Because We Didn’t Take a Picture…


There are a few moments in Bukoba we would have loved to capture but couldn’t bring ourselves to whip out our cameras to document the action. We felt a bit disrespectful taking pictures of people; and believe me, there were some people who DID NOT want their photo taken. I tend to be the same way; I don’t like to be photographed like some animal at the zoo. So no pictures, but you can use your imagination…

– You could find President Obama’s face, or even a picture of his entire family, on so many products! We saw his image on everything from strawberry candy boxes, reusable grocery bags, pencils, buses, and even boxers! The people here are proud that he has ties to Africa.

– Men oftentimes held hands with other men. At first it caught me off guard (we live in a society that clearly defines that kind of interaction to mean only one thing – they must be gay! – and homosexuality is far from being embraced in this conservative country) but then it was quite wonderful to see two grown men unashamedly sharing their comradeship in this fashion.
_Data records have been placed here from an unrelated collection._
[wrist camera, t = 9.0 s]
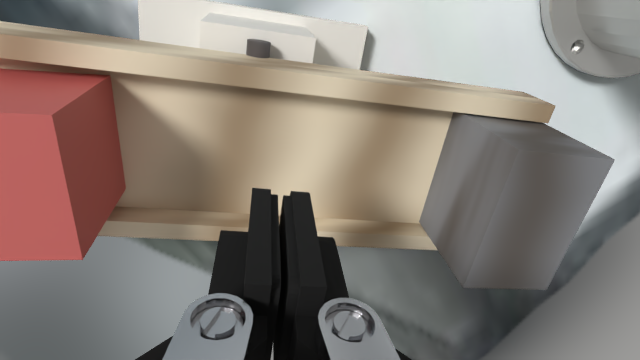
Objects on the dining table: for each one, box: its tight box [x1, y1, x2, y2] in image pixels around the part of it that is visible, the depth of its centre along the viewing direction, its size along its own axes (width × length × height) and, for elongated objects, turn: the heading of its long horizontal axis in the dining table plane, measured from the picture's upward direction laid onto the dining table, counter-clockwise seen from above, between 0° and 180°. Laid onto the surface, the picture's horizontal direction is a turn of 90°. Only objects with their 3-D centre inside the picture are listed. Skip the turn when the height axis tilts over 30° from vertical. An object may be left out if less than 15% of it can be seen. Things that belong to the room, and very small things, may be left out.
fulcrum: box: [138, 0, 368, 70], centre depth 22 cm, size 12×11×5 cm
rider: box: [0, 68, 126, 261], centre depth 14 cm, size 5×5×5 cm
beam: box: [0, 21, 614, 290], centre depth 16 cm, size 26×9×7 cm, turn 81°
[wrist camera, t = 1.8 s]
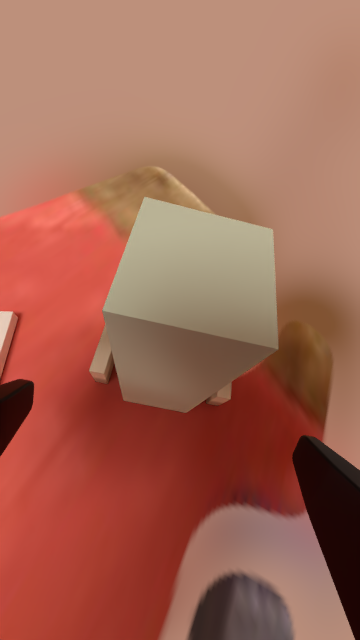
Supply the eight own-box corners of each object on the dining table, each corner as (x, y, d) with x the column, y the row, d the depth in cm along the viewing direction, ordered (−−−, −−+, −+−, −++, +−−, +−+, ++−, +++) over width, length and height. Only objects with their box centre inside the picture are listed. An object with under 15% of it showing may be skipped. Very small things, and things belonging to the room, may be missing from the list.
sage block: (186, 412, 19) (278, 349, 7) (123, 400, 19) (102, 310, 6) (194, 353, 21) (272, 229, 9) (138, 342, 21) (144, 196, 9)
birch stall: (217, 405, 20) (230, 399, 17) (95, 381, 19) (89, 370, 16) (223, 339, 23) (234, 325, 20) (116, 316, 22) (114, 298, 19)
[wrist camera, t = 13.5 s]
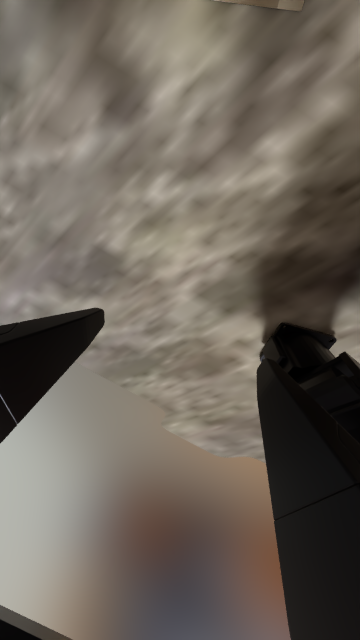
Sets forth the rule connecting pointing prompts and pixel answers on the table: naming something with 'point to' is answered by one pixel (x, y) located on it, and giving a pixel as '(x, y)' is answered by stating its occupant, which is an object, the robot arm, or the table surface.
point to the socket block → (271, 3)
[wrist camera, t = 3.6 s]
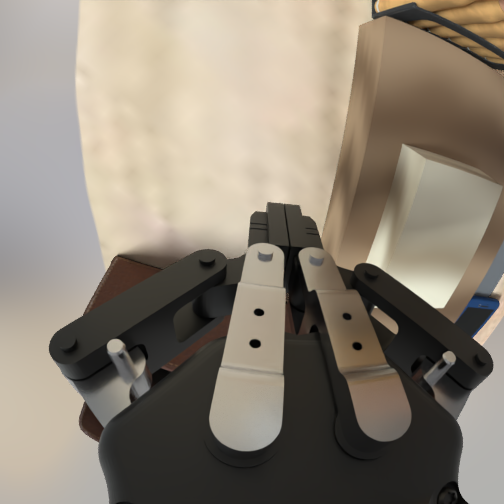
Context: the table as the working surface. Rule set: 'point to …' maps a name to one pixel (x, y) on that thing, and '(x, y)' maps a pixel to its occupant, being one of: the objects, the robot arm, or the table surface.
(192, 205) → the table surface
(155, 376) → the letter holder
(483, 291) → the mat
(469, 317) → the cell phone
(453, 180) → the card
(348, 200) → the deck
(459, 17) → the ammunition clip
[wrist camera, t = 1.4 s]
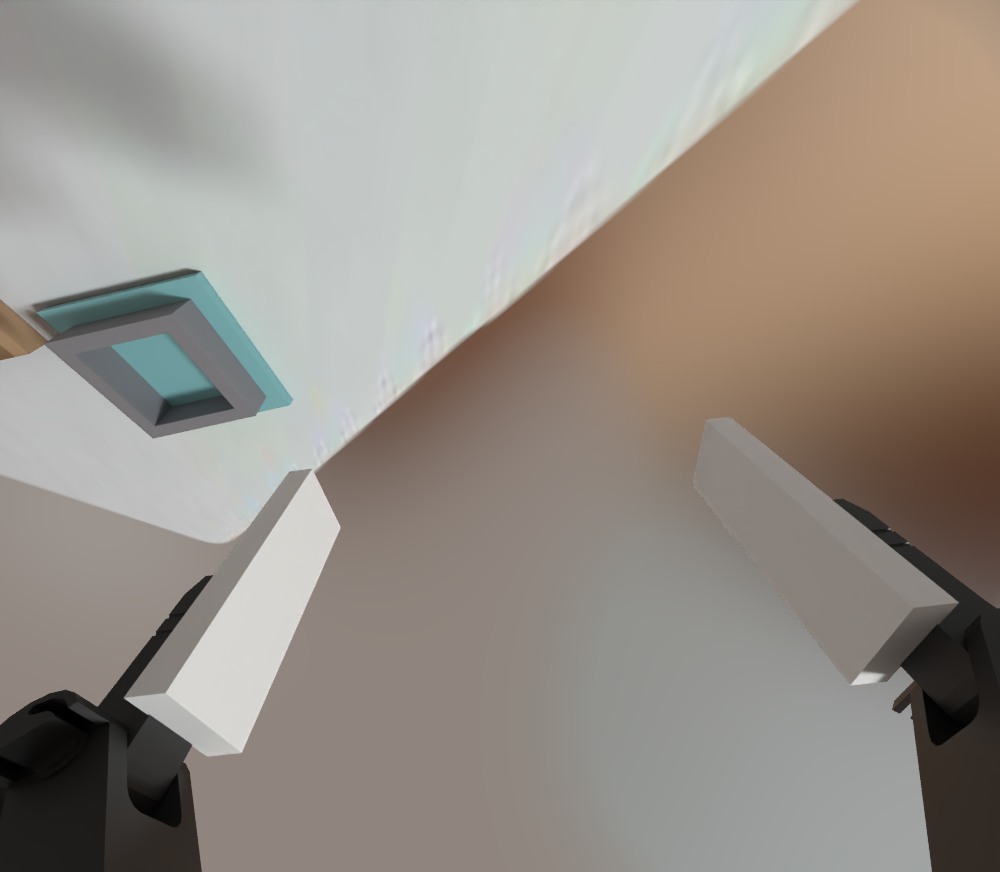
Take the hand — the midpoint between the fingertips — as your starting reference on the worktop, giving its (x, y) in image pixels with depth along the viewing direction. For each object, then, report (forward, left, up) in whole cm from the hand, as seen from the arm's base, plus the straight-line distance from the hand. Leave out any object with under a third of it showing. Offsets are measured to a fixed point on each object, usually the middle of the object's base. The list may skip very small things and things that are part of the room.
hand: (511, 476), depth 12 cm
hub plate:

– Physical labor in this country is present all around you. From cutting grass with small scythes, to pounding rocks into smaller pieces, to bending over to sweep with very short brooms, to washing clothes by hand, to transporting heavy items up steep hills on bicycles, etc. the lifestyle here made us feel lazy. After spending two afternoons washing our laundry by hand we have a new appreciation for the washing machine.

– Personal space is different here. The nursery teachers were seemingly always curious about my hygiene and how I dressed. (This is slightly hilarious, because I rarely spend much time getting ready in the morning.) Every morning some teacher would come up to me and more or less inspect me and pick at me. They wanted to know what soap I used, felt my skin and told me it was very smooth (which was confusing, it was no smoother than theirs!), pointed out my moles, smoothed out the bumps in my hair, and one time, even stuck a finger in my ear to pull out earwax! I couldn’t believe it!

– After buying rice from the market, you would meticulously go through it to pull out any small rocks. The real professionals have a special rinsing method that separates the heavier rock pieces from the lighter rice. There was nothing enjoyable about eating a soft rice meal and unexpectedly biting down unto a pebble.

– Most windows (in homes, schools, hotels, and shops) had heavy duty bars over them to discourage breaking in and vandalism. I felt safe from intruders but wondered about my exit plan options in case of fire.